Chroniques

par laurent bergnach

Siegfried
opéra de Richard Wagner

Opéra national de Paris / Auditorium Bastille
- 29 mars 2013
Siegfried, opéra de Richard Wagner
© elisa haberer | opéra national de paris

C’est autour du fils de Siegmund et Sieglinde, « l’homme jeune et beau dans la fraîcheur la plus éclatante de sa force qui est à l’origine de toutes les légendes primitives », que Wagner a d’abord conçu son projet du Ring, avant que Wotan – « le personnage le plus tragique : il a reconnu la faute existentielle et expie l’erreur de la création » (Cosima citant Richard) –, n’y prenne aussi la place que l’on sait. Entre l’achèvement du premier acte de Siegfried (1857) et celui du deuxième (1869), un courrier adressé à Louis II, daté de novembre 1864 et évoquant l’un des nombreux face-à-face du troisième acte à venir, prouve que le temps consacré à mettre en forme Tristan und Isolde (1865) puis Die Meistersinger von Nürnberg (1868) ne lui fait perdre de vue ni son projet de tétralogie ni ses réflexions sur les liens entre création, créateur et créature :

« Wotan, l’incarnation de la toute-puissance de la volonté de vivre, a décidé son propre sacrifice. Il se sent tout puissant à présent car il est plus grand dans le renoncement que dans le désir, et il dit à Erda, la sagesse primitive de la Terre qui jadis lui enseigna la peur de sa propre fin, que désormais aucune angoisse ne peut l’enchaîner, puisqu’à présent il veut sa fin, avec la même volonté dont jadis il désirait la vie. Il sait que sa vie se prolonge en celle de Siegfried. Erda, en sa sagesse, l’ignore. La vie de Wotan se continue dans celle de Siegfried, comme celle de l’artiste dans son œuvre ».
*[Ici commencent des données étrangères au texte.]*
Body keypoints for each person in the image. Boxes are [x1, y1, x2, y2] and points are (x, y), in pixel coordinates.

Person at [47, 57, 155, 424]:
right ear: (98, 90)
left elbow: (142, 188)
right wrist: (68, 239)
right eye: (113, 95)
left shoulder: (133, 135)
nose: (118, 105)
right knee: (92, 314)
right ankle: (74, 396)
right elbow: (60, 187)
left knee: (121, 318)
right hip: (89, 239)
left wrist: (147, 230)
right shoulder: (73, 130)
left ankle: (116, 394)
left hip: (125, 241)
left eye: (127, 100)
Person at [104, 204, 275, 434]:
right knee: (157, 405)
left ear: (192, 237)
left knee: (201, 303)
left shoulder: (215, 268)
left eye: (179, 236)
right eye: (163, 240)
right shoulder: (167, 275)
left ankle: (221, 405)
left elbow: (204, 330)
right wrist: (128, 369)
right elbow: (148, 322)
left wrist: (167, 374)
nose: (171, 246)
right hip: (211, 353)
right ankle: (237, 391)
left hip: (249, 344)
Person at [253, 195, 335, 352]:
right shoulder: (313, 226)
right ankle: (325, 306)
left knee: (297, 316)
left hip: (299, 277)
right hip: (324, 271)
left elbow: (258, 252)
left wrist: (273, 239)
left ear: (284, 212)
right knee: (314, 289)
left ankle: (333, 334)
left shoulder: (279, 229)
Et l’œuvre sans cesse de renaître… même s’il faut parfois attendre un demi-siècle entre deux productions, comme c’est le cas avec cette Deuxième journée absente de l’Opéra national de Paris entre 1959 et 2010, année où fut découverte celle confiée à Günter Krämer et Philippe Jordan [lire nos chroniques des 13 mars 2010, 31 mai 2010, 1er mars 2011 et 3 juin 2011], reprise en 2013 à l’occasion de l’année Wagner.

On retrouve ce soir les leitmotivs qui parcourent le Ring de l’Allemand (escalier touchant les cintres, plafond-miroir incliné), et l’on continue d’être dubitatif devant l’étalage de bric et de broc que constitue chaque épisode isolé, mêlant kitsch (nains de jardin, forêt de toiles peintes) et clichés de la modernité (tableau noir, ventilateur), mythologie (casques ailés) et sociopolitique (cannabis, mercenaires). Les gags tombent vite à terre, comme la tête tranchée de Mime – soulevant un brouhaha dans la salle, la semaine où notre Ministre de la Justice, au sortir d’un opéra dont le rôle-titre finit sur l’échafaud, est chahutée à Lyon par les nostalgiques d’une société archaïque… Au sein d’un message nébuleux pétri de « déjà vu », une chose bouleverse pourtant : l’allumette jetée par Wotan sur les vestiges du passé.

Incarnant l’immature héros à dreadlocks (déjà vu…) d’un chant souple et lumineux, Torsten Kerl s’avère stable et vaillant, même si la fatigue se fait sentir au final. Wolfgang Ablinger-Sperrhacke offre sonorité et expressivité à Mime, lequel parvient à émouvoir par moments. Échauffé, Egils Silins (Wanderer) passe mieux l’orchestre, jouissant d’un charisme certain. Peter Sidhom (Alberich) manque un peu de chair mais pas de nuances. Basse efficace, Peter Lobert (Fafner) sait émouvoir durant son agonie – il faut dompter un monstre, et non pas le tuer ! Alwyn Mellor (Brünnhilde) est à l’aise dans les attaques délicates autant que musclées. Waldvogel relégué en coulisse, Elena Tsallagova ne démérite pas. Quant à elle, la sombre Qiu Lin Zhang (Erda) soulève notre enthousiasme, de par l’espace de sa voix et son corps de pantin brisé.

D’aucuns ont souligné (reproché) la prudence de lecture, le soin du détail apporté par Philippe Jordan à sa vision du Ring. Pour notre part, nous sommes sensibles à cette belle énergie en retenue, délivrée sans à-coups dans un équilibre aéré, étincelant, entre rondeur et aspérité.